*Texto proporcionado*
-- -- --

Los laureles del fracaso, por Sergio del Molino
Leo en el muro de Facebook del escritor Miguel Serrano Larraz (autor de ‘Autopsia’, una novela que deberían leer): «Todos esos escritores a los que el fracaso se nos sube a la cabeza». Al principio me apenó. Le mandé un abrazo. ¿Estás bien, Miguel?, le pregunté. Miguel y yo quedamos de vez en cuando a tomar un café de media mañana en un bar cerca de mi casa. En frente hay un instituto, y los profesores que a esa hora se escapan entre clases para apurar un cortado y echar un pitillo nos miran con ganas de degollarnos: parecemos demasiado felices, hablando de los últimos libros que hemos leído y de lo que andamos escribiendo, y ellos detestan demasiado el aula a la que deben regresar en dos caladas. Hace tiempo que no tomamos uno de esos cafés y me pregunté si le vendría bien.
¿Cómo se le baja a alguien el fracaso de la cabeza? Miguel no lo necesita, claro, porque su comentario era una ironía, pero una ironía con muchos kilos de TNT en su carga, de esas que explotan a la profundidad de navegación de los submarinos.
Yo no sabría expresarlo mejor. Hay escritores que se acomodan en el fracaso. Si el éxito (de forma involuntaria, accidental y absolutamente en contra de sus esfuerzos por fracasar) se tropezara con ellos, no sabrían cómo vivirlo. Sus amigos, los otros escritores con el fracaso subido, los considerarían unos traidores, y ellos mismos se sentirían traicionados y violados en lo más íntimo.

-- -- --

*Tarea a realizar*
Conteste estas preguntas sobre la columna acerca del fracaso:
(a) ¿Qué novela escribió Miguel Serrano Larraz?
(b) ¿Qué hay enfrente del bar donde el autor y Miguel toman café?
(c) Si el éxito se tropezara con los escritores acomodados en el fracaso, ¿cómo los considerarían sus amigos?
Responda solo con lo que dice el texto.

-- -- --

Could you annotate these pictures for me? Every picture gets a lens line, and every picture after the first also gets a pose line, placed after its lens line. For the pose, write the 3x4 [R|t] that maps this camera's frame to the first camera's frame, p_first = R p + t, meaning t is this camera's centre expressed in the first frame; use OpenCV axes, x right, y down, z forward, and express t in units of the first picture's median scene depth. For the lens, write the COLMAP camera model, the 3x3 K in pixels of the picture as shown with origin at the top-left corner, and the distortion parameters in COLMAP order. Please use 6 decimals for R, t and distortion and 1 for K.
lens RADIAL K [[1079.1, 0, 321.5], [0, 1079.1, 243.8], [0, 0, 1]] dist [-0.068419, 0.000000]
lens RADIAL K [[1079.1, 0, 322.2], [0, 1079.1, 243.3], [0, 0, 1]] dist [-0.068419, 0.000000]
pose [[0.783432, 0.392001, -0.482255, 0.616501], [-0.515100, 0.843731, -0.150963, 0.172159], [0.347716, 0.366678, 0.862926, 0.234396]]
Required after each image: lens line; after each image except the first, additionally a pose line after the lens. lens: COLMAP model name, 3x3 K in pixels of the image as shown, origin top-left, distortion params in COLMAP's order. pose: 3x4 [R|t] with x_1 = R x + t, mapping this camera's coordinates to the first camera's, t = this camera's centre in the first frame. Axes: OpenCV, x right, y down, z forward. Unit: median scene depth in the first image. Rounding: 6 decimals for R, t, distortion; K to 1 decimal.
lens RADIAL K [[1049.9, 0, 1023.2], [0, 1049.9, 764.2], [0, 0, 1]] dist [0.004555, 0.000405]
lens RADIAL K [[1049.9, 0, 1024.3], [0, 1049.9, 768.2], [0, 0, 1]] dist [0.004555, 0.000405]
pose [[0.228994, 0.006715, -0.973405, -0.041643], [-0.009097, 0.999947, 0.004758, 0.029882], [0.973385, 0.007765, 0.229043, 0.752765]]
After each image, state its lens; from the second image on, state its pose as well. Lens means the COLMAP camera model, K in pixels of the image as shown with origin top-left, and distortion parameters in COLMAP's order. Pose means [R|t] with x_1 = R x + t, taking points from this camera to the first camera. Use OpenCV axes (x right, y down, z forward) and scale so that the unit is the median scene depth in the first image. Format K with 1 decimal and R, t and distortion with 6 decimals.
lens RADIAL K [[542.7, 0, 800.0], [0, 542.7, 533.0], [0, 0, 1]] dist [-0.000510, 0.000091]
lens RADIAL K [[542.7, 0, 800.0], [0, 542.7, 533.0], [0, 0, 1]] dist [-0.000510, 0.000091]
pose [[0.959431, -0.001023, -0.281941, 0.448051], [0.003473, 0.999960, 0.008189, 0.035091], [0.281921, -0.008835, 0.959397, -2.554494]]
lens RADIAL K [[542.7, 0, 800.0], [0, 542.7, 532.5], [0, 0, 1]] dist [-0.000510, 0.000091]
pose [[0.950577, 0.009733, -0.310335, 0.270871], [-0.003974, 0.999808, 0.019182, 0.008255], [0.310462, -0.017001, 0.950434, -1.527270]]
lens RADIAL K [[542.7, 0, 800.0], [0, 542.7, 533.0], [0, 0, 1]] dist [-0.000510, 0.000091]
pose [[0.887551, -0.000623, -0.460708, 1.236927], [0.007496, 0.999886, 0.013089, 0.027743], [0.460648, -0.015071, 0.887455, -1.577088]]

-- -- --

*Resultado del ejercicio*
(a) ‘Autopsia’.
(b) Un instituto.
(c) Como unos traidores.